*** Opening of INPUT ***
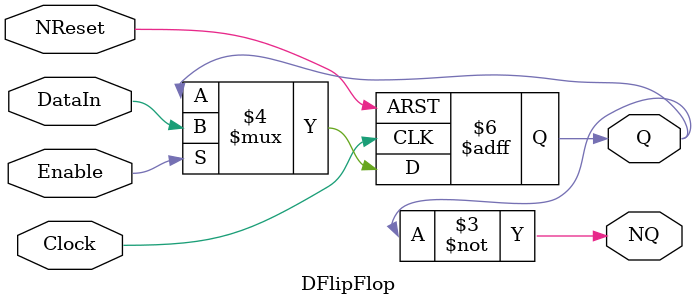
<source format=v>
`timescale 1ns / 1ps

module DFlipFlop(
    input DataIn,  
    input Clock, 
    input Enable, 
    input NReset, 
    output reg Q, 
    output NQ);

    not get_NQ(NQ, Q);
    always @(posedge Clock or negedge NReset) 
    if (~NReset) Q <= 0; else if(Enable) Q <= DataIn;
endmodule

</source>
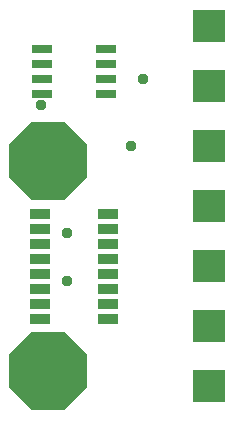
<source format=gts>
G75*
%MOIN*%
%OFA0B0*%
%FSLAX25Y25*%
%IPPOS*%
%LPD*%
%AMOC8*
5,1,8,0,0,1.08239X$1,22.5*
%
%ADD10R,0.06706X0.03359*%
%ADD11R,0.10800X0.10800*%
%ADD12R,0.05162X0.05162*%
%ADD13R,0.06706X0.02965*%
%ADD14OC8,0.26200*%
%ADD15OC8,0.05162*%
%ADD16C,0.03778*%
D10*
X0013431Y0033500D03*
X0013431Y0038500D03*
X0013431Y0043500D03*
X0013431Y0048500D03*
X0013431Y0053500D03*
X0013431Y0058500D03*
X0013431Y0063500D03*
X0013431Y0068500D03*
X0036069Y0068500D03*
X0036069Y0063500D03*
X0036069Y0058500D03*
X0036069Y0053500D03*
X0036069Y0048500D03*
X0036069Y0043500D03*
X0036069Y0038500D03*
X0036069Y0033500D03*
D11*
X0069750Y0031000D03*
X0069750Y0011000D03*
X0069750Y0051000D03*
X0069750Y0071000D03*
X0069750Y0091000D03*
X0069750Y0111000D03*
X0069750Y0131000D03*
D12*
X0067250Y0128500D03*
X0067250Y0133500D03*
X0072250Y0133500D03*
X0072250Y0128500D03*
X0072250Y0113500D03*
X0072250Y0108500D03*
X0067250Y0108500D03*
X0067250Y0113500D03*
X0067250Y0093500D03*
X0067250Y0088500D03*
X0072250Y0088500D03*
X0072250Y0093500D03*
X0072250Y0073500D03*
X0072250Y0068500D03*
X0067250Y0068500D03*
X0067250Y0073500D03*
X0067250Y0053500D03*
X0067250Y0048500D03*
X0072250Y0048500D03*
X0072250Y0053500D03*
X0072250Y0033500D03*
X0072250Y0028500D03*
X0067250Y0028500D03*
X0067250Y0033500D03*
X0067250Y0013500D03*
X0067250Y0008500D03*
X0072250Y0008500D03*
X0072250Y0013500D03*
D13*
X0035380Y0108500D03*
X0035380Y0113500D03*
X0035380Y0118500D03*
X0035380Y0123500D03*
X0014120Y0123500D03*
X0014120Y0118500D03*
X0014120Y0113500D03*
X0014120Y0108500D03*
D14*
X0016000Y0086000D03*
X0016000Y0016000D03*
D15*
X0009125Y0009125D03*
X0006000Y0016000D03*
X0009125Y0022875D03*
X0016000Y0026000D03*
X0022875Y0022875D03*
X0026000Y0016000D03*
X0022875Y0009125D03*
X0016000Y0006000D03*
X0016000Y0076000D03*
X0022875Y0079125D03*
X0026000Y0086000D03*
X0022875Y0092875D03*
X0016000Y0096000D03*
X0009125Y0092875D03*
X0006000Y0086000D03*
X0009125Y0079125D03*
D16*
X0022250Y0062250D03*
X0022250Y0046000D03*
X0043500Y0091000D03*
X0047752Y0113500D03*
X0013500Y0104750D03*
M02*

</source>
*** Close of INPUT ***
*** Opening of INPUT ***
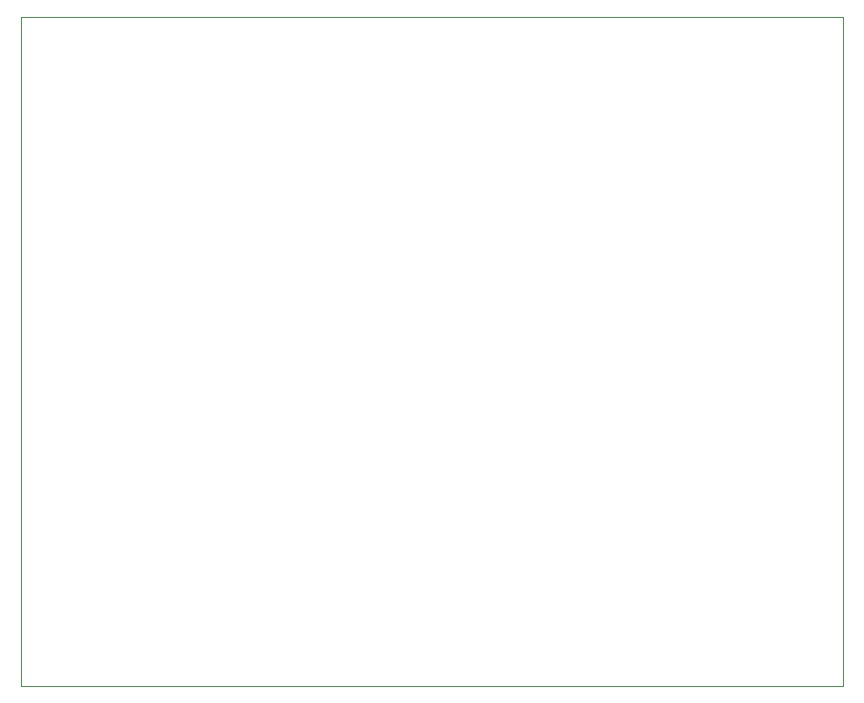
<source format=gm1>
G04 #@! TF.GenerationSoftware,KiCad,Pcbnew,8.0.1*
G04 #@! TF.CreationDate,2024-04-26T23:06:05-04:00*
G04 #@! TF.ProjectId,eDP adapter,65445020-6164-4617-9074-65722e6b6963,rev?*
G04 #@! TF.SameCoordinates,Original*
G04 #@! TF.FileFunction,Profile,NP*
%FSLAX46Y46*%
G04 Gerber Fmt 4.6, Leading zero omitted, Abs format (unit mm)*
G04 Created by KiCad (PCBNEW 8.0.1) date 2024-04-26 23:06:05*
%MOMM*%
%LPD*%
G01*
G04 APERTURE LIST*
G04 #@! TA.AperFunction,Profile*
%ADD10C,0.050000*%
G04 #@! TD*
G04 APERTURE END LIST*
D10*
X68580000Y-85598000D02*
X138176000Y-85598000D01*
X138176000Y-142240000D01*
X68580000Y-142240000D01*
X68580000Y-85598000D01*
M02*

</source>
*** Close of INPUT ***
## [PROBLEM DESCRIPTION]
Count the lines of the data that hold the string "DataIn", and give that number as the entire reply.

## [ANSWER FOR THIS EXERCISE]
2